Thursday, August 20, 2015
The Marriage of True Minds
Because I have a useless mind, one that retains bits and pieces from the distant past, but not, unfortunately, vital information put before it yesterday, I can tell you that today would have been my paternal grandparents' 95th wedding anniversary. This happy couple, I should note, is not they, but it might as well have been, for isn't there something almost wholly interchangeable about most wedding pictures?
Even, as with '20s weddings, when the fashions seem to us especially dated, there is still that air, a palpable atmosphere combining tension, happiness, and a sense of wondering how it will all turn out.
In their case, by almost any measure, things turned out very well indeed. The sun shone on their August wedding, the families were all in favor, despite - and this was unusual in our small city - having been previously unacquainted, and their modest wedding trip (to Cleveland, then the big city one state over rather than a punchline) was uneventul. They took a lake steamer to return, adding a few extra days of time away, and on their return lived for a time with the groom's parents while finishing touches were put on the square white clapboard house in which they would spend the next 67 years.

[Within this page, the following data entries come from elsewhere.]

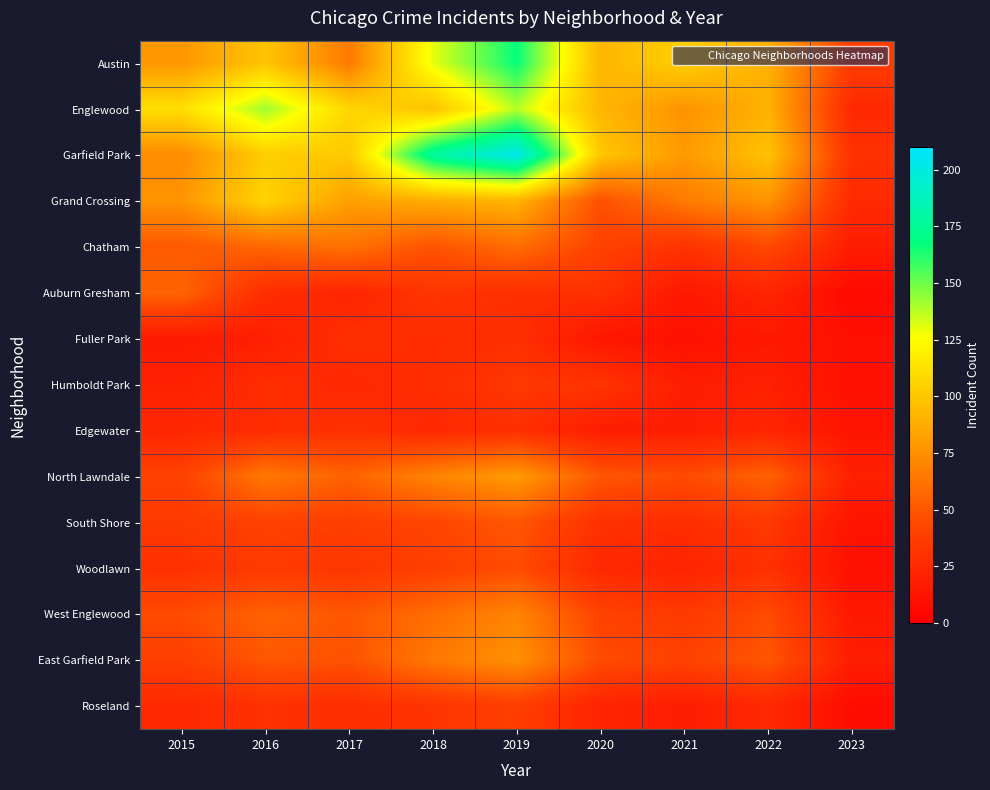

At how many categories does at least one series exceed 125?

3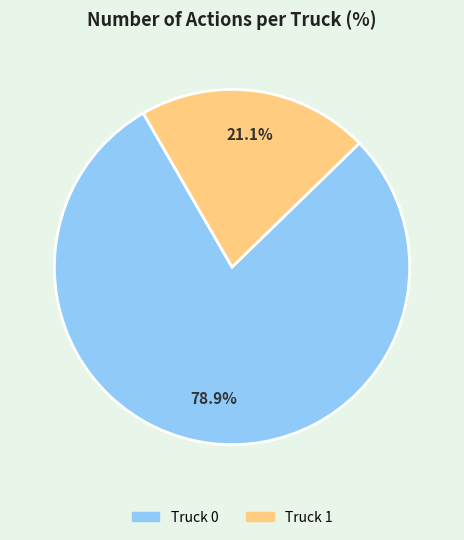

Is there any slice that represents more than half of the pie?

Yes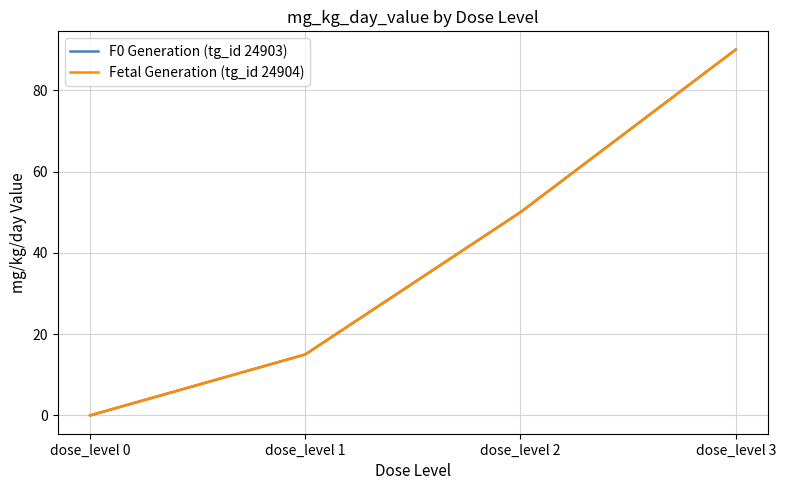

Which has a higher value, dose_level 0 or dose_level 3?

dose_level 3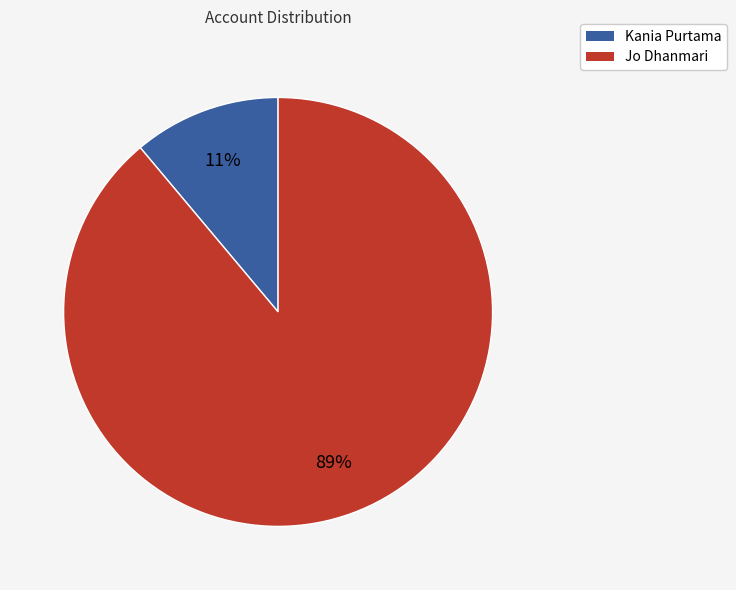

To the nearest percent, what is the combined percentage of Kania Purtama and Jo Dhanmari?

100%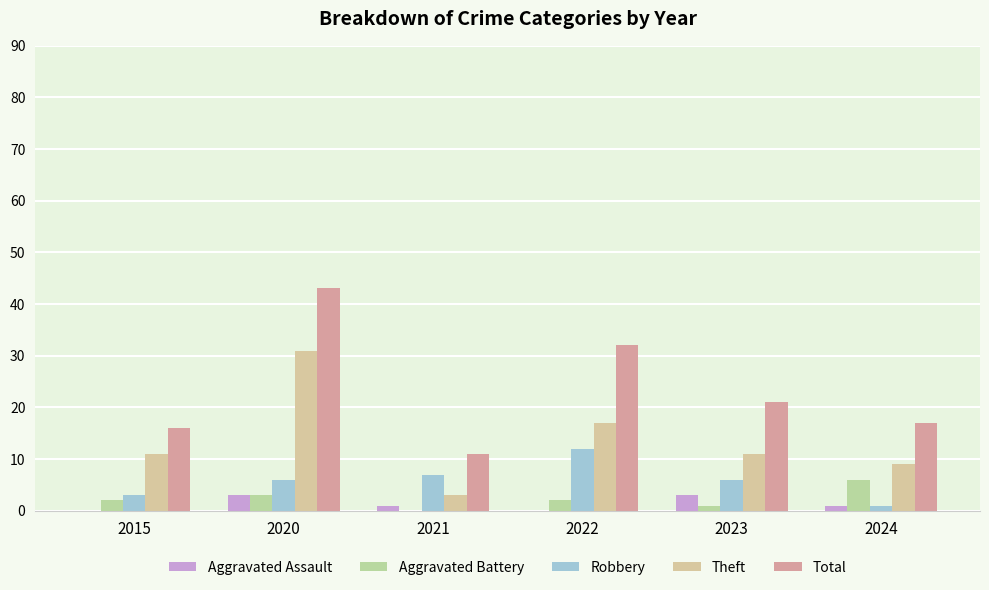

Which series changed the most between 2022 and 2023?

Total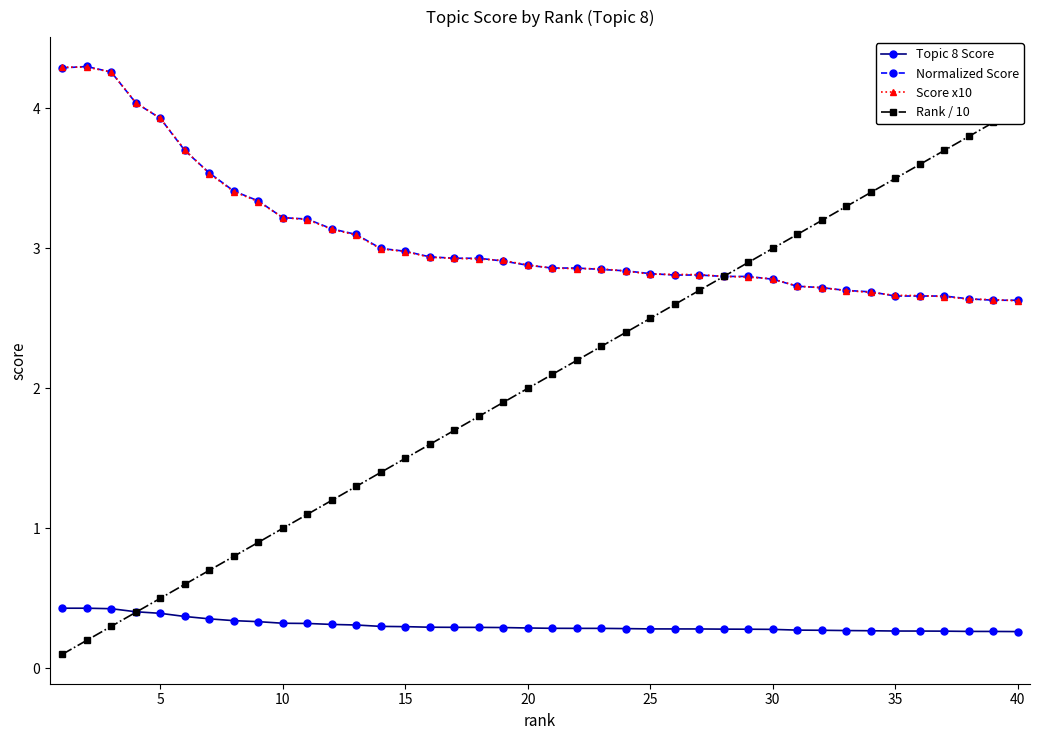

What is the lowest value of the Topic 8 Score series?

0.3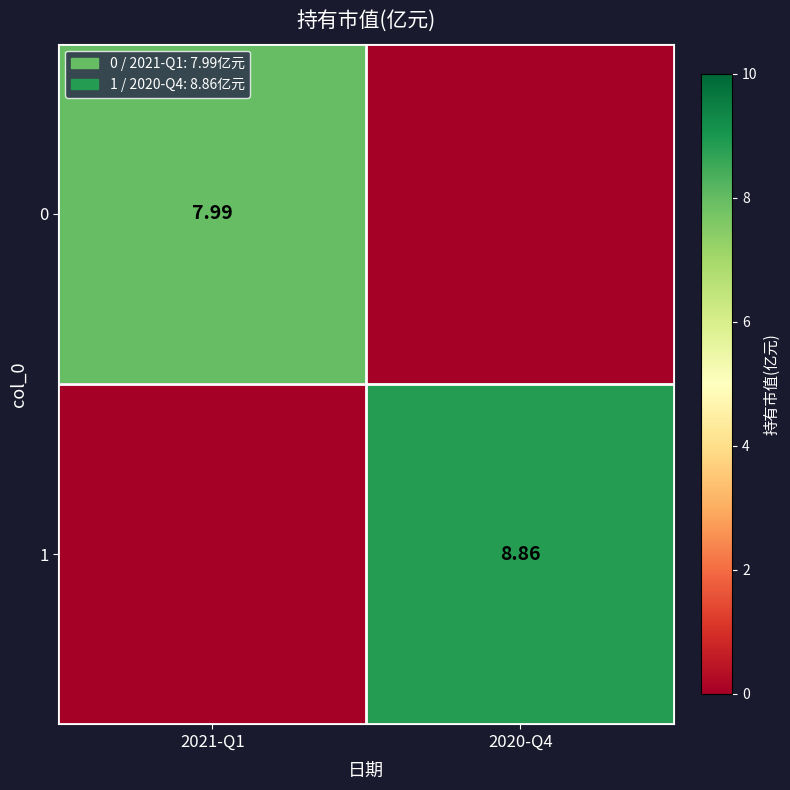

List the series in order of their overall mean, highest first.

1, 0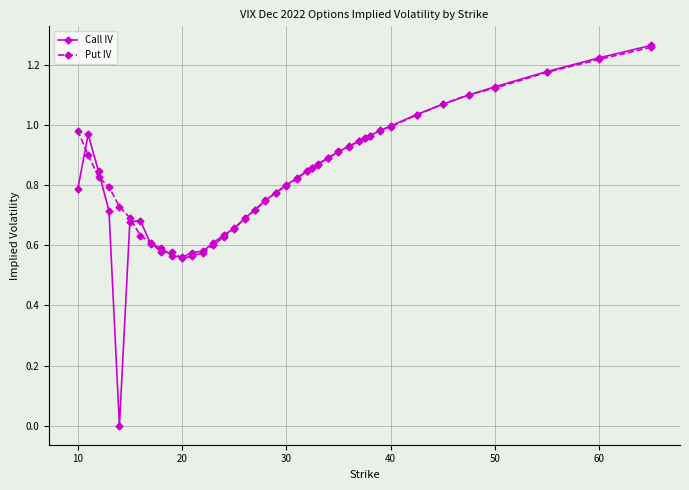

In Call IV, how many points are higher than both neighbors (excluding endpoints)?

2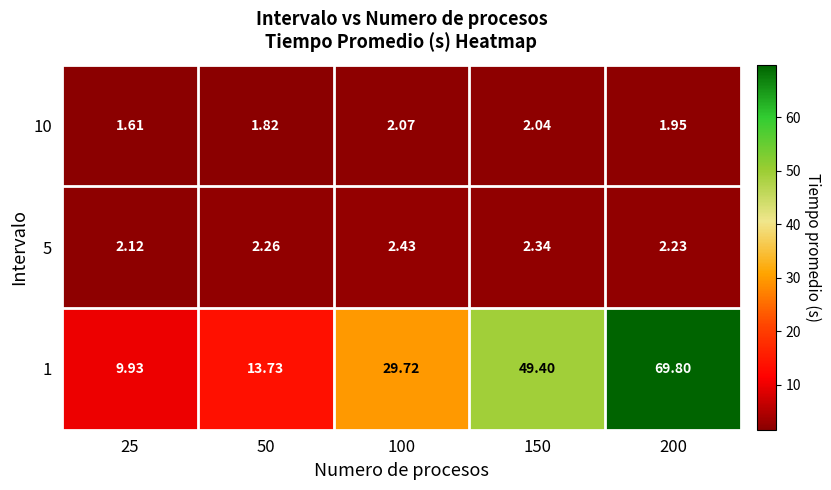

Count the number of data series in this chart.

3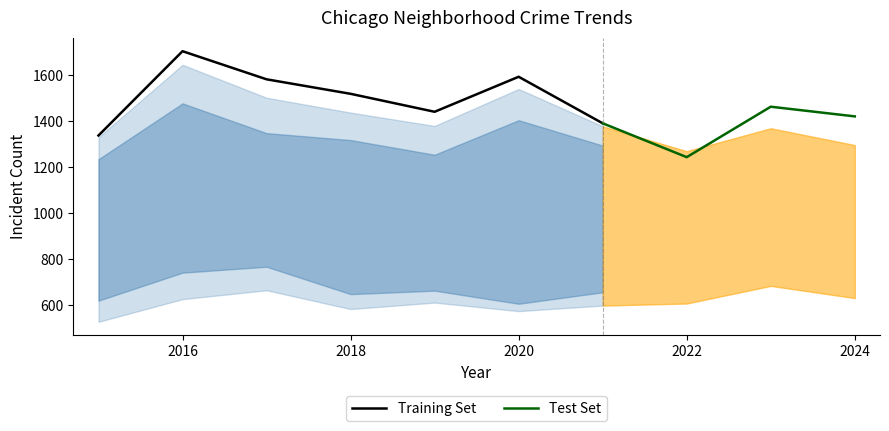

Is it true that Training Set equals 1593 at 2020?

True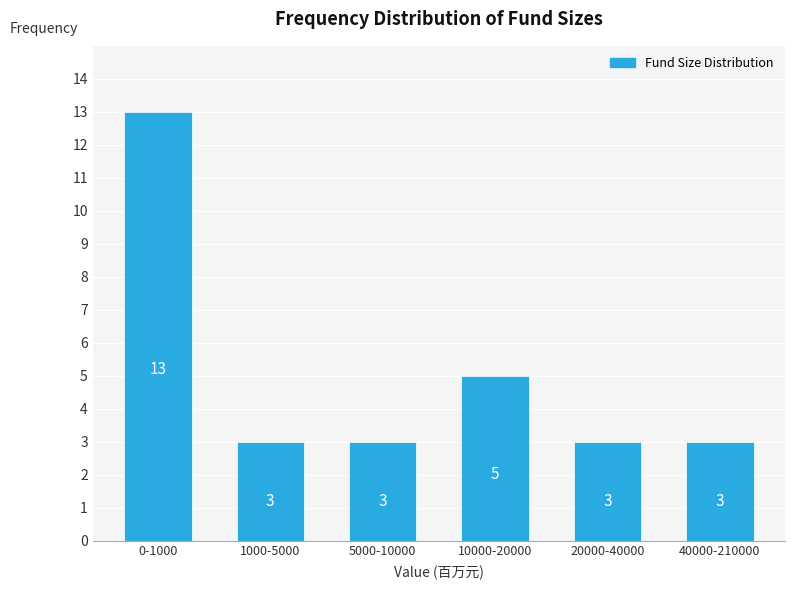

Reading right to left, transcribe all the data shown in this chart.

3	3	5	3	3	13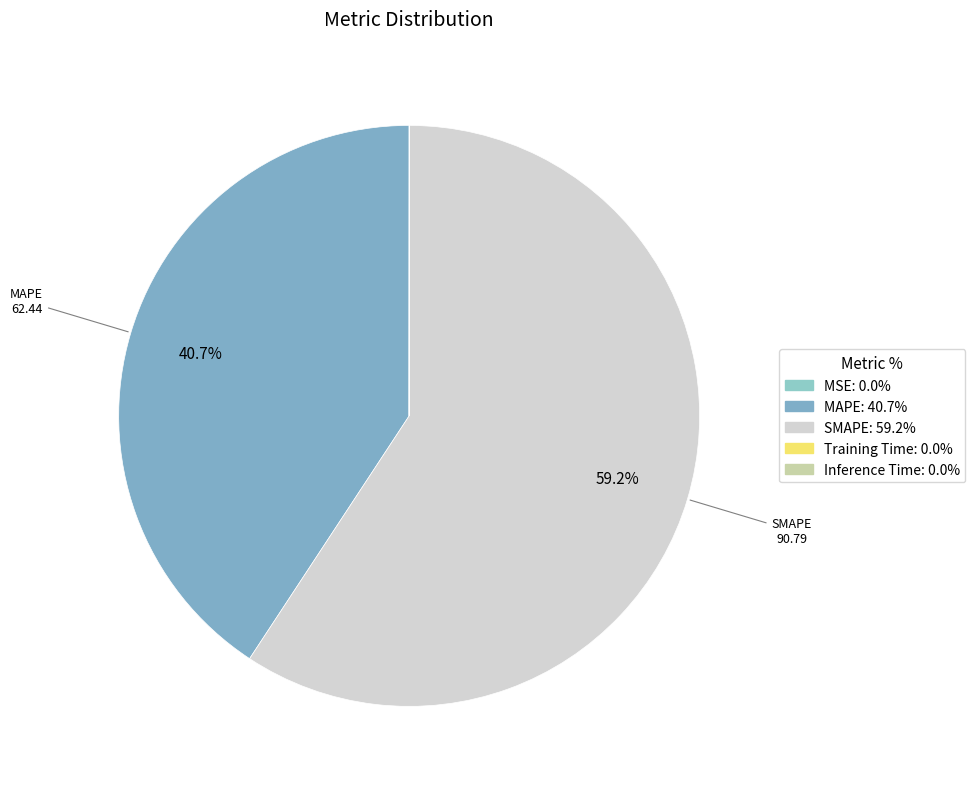

Do MAPE and MSE together represent more than half of the pie?

No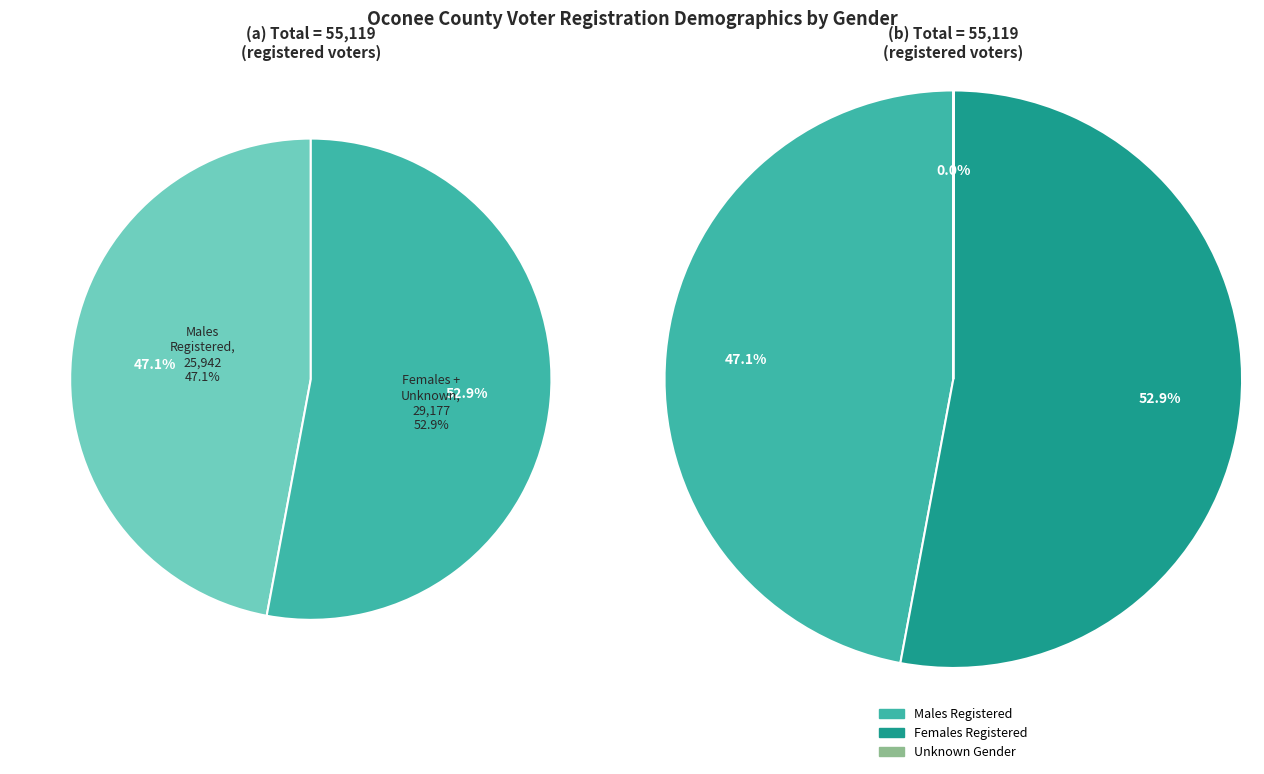

Rank the series by their maximum value, from highest to lowest.

Females Registered, Males Registered, Unknown Gender Registered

You read that right: 68 years married, 67 in that same house. Can you imagine? When I was a child, the grandfather clock that ticked in that hall bad been put there in the Wilson administration and was moved only in 1971, when the old faded wallpaper at last had to be replaced. It went back of course, and sounded the quarter-hours from its post for nearly two more decades (it does the same today in My Dear Sister's bohemian Boston front parlor). Such stability seems unimaginable, and the grandparents' whole existence was similarly rock-solid, an unbroken round of filling meals, sedate social events, church committees and service to the boards of various charitable organizations, an annual winter pilgrimage somewhere warmer (Sanibel being a great favorite), and only the slightest alteration made to acknowledge alarums or excursions ranging from the Second War to the departure from our hometown of almost all the younger relatives.
By the end they seemed as immutable as time itself, and a family joke was that when the apocalypse came, the last of Earth would be a tiny chunk spinning out into the galaxies, containing only that foursquare house - Alice (a Treasure) in the kitchen fretting about the potatoes (for 40 years she lived in fear of undercooking them, and never did) and the grandparents on the porch, surveying from their accustomed chairs the End of Days with the same compsosure that they did the generations of children who played down the middle of their quiet street.
"I suppose," Grandfather would observe, "This means we won't be putting up the storm windows come Labor Day..."
We'll hit 12 years, the Mister and I, in a couple of days, and I don't suppose we'll soldier on for anything like another 56. Still, it gives one something to look forward to, and if we don't have our own eternal porch, or, alas, our own Treasure in the kitchen - still, I like to think we have, in our own way, more than a measure of that seven-decade bond.